Stored data entries
● ● ●
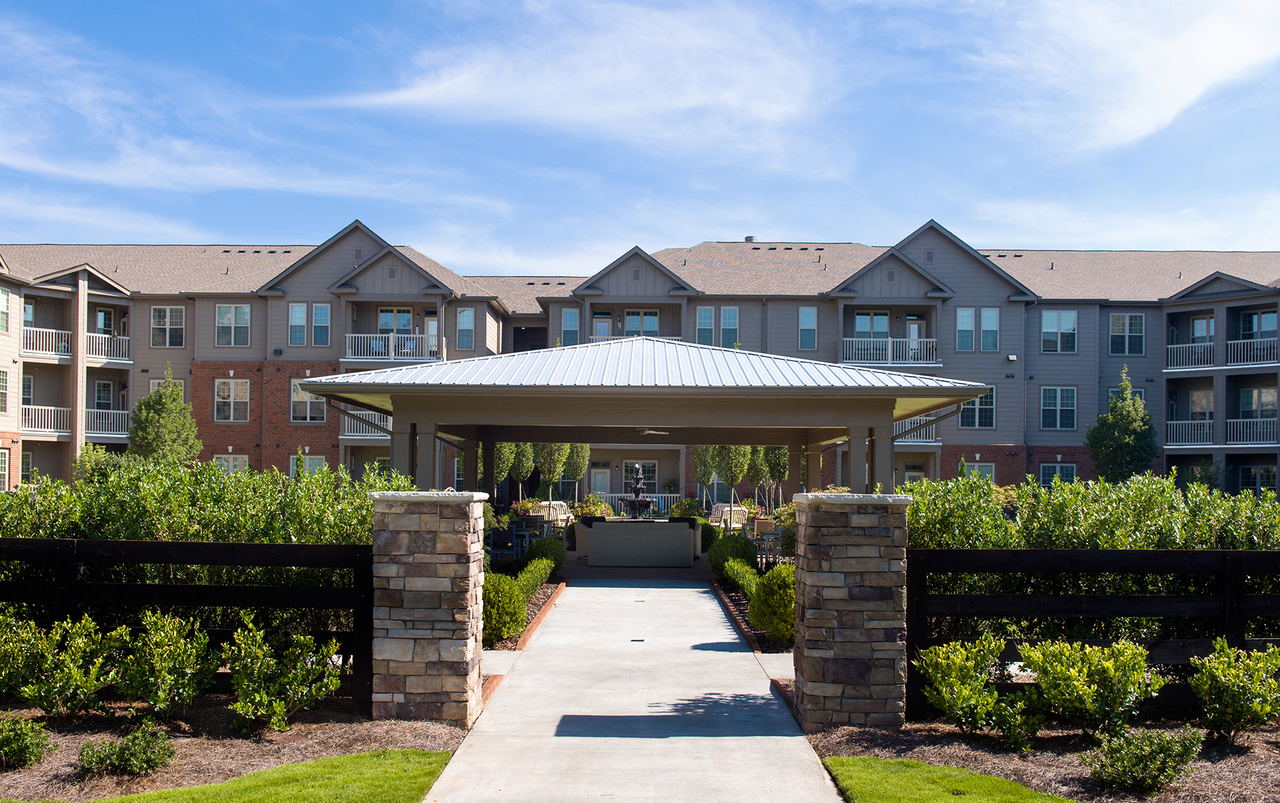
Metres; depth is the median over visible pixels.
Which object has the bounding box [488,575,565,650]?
mulch bed
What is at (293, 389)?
window
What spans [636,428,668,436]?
ceiling fan
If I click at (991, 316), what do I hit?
window
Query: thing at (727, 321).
window
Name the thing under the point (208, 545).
wooden fence
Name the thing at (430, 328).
door
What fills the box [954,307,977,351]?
window
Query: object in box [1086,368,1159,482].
tree
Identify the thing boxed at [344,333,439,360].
balcony railing
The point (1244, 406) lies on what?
window
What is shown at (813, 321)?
window
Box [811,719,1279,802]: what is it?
mulch bed
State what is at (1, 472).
window
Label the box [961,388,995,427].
window
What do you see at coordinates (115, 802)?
lawn
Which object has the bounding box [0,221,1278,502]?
apartment building
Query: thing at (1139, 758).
shrub
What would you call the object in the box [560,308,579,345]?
window
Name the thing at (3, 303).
window
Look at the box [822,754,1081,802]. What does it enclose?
lawn
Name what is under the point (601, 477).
door
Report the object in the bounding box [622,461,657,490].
window
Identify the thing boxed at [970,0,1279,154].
cloud
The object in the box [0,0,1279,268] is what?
sky
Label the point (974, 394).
pavilion
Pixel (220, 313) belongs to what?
window
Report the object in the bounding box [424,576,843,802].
concrete walkway
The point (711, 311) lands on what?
window
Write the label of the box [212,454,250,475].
window
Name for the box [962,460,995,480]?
window
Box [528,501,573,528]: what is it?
bench
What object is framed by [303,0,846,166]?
cloud
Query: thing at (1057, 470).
window
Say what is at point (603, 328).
door
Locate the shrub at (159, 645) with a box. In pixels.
[110,610,219,717]
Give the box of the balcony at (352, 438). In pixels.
[339,410,391,440]
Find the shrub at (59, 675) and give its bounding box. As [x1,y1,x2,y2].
[0,611,120,718]
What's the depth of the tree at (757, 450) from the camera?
33.47 m
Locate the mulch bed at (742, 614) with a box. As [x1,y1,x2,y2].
[709,571,794,654]
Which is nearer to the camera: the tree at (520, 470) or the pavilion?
the pavilion
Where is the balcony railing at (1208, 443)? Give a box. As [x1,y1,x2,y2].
[1165,420,1213,447]
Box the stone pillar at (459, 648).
[369,490,485,724]
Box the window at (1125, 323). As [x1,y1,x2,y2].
[1108,312,1145,354]
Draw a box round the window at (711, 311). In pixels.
[696,306,715,344]
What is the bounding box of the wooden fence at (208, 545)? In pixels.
[0,536,375,708]
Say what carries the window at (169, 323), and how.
in the apartment building
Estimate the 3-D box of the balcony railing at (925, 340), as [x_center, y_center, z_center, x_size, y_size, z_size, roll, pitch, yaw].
[9.576,-2.083,44.624,4.863,1.308,1.555,0,-2,1]
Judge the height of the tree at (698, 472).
3.564 m
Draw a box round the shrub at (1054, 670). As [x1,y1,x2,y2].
[1016,639,1161,739]
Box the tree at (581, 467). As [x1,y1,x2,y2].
[563,443,590,500]
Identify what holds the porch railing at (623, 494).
attached to the apartment building
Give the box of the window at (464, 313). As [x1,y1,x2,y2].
[456,308,473,348]
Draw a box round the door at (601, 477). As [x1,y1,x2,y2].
[589,467,611,499]
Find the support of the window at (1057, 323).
in the apartment building
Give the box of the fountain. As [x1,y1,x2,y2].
[616,463,659,518]
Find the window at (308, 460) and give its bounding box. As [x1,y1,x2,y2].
[290,454,327,476]
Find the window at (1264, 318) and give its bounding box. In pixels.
[1240,309,1279,341]
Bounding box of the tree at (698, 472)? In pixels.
[692,445,718,506]
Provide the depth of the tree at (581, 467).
36.14 m
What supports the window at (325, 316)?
in the apartment building
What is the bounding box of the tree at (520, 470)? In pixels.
[508,440,535,501]
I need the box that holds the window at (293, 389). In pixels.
[289,380,326,422]
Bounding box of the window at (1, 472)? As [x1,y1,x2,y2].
[0,448,9,488]
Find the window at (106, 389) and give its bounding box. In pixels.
[94,381,113,410]
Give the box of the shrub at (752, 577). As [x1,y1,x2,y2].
[721,557,761,598]
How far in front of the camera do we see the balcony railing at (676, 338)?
45.16 m
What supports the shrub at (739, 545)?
on the mulch bed at (742, 614)
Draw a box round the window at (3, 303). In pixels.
[0,288,9,332]
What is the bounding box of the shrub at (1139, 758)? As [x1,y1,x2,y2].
[1083,726,1201,794]
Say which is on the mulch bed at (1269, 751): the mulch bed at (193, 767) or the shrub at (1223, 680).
the shrub at (1223, 680)
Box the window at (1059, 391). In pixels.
[1040,386,1077,429]
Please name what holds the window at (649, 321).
in the apartment building
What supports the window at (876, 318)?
in the apartment building
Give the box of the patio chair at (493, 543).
[489,524,528,563]
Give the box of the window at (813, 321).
[798,306,817,349]
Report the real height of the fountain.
1.494 m
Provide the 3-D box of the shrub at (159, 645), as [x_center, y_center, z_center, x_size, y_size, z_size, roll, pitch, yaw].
[-3.708,2.034,8.868,0.926,0.859,0.931,0,-2,1]
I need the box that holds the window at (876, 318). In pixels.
[854,311,890,340]
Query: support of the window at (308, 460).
in the apartment building
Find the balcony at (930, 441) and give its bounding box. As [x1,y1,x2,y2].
[893,416,939,444]
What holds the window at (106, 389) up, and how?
in the apartment building
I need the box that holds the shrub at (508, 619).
[482,573,527,643]
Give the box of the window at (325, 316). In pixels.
[310,303,331,346]
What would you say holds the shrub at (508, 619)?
on the mulch bed at (547, 597)
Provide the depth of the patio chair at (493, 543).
21.06 m
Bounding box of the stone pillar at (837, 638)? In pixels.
[792,492,911,730]
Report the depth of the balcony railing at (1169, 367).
43.43 m
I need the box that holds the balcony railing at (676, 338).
[588,334,682,342]
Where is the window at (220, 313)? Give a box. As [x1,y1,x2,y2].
[214,304,250,346]
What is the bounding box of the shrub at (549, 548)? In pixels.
[526,536,567,573]
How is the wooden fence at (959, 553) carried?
on the mulch bed at (1269, 751)
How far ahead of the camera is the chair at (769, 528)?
22.12 m
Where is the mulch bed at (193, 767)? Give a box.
[0,700,466,802]
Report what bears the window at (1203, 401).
in the apartment building
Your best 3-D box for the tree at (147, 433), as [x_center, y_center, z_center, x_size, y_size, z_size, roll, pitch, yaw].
[-15.278,1.541,36.781,2.514,5.461,2.463,-1,-3,40]
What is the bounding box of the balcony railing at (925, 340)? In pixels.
[838,336,937,364]
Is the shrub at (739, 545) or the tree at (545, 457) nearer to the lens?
the shrub at (739, 545)
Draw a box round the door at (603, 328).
[592,312,612,339]
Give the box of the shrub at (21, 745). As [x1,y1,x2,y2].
[0,712,52,769]
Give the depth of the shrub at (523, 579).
17.50 m
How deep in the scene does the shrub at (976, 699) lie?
8.52 m
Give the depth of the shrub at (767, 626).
13.10 m
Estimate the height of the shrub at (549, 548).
0.781 m
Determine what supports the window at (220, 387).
in the apartment building
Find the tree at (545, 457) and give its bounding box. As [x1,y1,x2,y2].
[534,441,567,500]
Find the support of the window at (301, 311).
in the apartment building
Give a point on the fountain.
(635, 501)
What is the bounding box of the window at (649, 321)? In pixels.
[624,309,659,335]
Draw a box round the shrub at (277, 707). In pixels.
[220,619,341,733]
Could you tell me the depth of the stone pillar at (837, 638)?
8.93 m
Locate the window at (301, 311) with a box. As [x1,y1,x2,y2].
[287,302,308,345]
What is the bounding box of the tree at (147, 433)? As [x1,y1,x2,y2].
[127,366,201,464]
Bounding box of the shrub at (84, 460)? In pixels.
[72,444,127,484]
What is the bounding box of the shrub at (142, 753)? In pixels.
[76,723,175,780]
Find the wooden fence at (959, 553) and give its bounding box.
[908,545,1279,723]
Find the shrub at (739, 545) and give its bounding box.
[706,532,757,576]
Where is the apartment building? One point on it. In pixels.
(893, 328)
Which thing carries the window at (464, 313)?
in the apartment building
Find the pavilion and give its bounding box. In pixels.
[297,337,997,496]
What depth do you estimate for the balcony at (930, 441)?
42.24 m
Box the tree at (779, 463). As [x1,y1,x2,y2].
[761,444,789,508]
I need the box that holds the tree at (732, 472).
[716,445,750,517]
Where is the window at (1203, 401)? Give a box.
[1189,388,1215,421]
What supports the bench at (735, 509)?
on the ground
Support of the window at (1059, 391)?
in the apartment building
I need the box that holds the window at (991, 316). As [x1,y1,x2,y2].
[979,308,1000,351]
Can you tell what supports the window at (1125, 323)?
in the apartment building
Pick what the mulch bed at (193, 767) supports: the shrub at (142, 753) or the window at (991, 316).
the shrub at (142, 753)
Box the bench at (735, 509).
[708,504,750,528]
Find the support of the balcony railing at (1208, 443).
attached to the apartment building
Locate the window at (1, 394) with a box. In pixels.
[0,370,9,413]
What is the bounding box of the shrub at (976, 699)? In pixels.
[916,634,1045,744]
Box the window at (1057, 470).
[1039,462,1077,485]
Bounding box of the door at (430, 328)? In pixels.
[424,314,438,356]
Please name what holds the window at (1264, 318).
in the apartment building
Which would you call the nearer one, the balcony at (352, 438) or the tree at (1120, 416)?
the tree at (1120, 416)
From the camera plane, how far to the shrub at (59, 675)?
8.66 m
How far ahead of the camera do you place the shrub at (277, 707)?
8.57 m
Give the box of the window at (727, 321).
[720,306,739,347]
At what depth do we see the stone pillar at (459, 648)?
8.95 m
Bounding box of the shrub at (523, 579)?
[513,557,557,598]
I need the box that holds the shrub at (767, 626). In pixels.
[746,564,795,640]
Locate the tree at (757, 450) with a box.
[746,445,771,511]
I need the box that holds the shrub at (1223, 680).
[1188,640,1279,740]
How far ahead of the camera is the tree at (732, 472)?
31.82 m
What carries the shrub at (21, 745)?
on the mulch bed at (193, 767)
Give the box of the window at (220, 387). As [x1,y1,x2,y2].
[213,378,250,422]
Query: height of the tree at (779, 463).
3.591 m
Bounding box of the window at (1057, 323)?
[1040,309,1077,352]
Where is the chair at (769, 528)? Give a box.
[750,520,782,566]
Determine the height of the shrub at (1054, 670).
0.780 m
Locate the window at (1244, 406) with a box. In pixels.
[1239,387,1276,422]
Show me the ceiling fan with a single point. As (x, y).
(645, 433)
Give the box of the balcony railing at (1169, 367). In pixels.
[1164,338,1279,371]
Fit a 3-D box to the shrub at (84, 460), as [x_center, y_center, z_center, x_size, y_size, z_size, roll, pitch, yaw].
[-15.302,2.486,32.503,1.976,2.769,1.899,-1,-3,36]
● ● ●
**Goal of the exercise**:
The required answer is the line with "Query: height of the tree at (779, 463)." plus every line after it to the end of the entries above, transcribed exactly.

**Output**:
Query: height of the tree at (779, 463).
3.591 m
Bounding box of the window at (1057, 323)?
[1040,309,1077,352]
Where is the chair at (769, 528)? Give a box.
[750,520,782,566]
Determine the height of the shrub at (1054, 670).
0.780 m
Locate the window at (1244, 406) with a box. In pixels.
[1239,387,1276,422]
Show me the ceiling fan with a single point. As (x, y).
(645, 433)
Give the box of the balcony railing at (1169, 367). In pixels.
[1164,338,1279,371]
Fit a 3-D box to the shrub at (84, 460), as [x_center, y_center, z_center, x_size, y_size, z_size, roll, pitch, yaw].
[-15.302,2.486,32.503,1.976,2.769,1.899,-1,-3,36]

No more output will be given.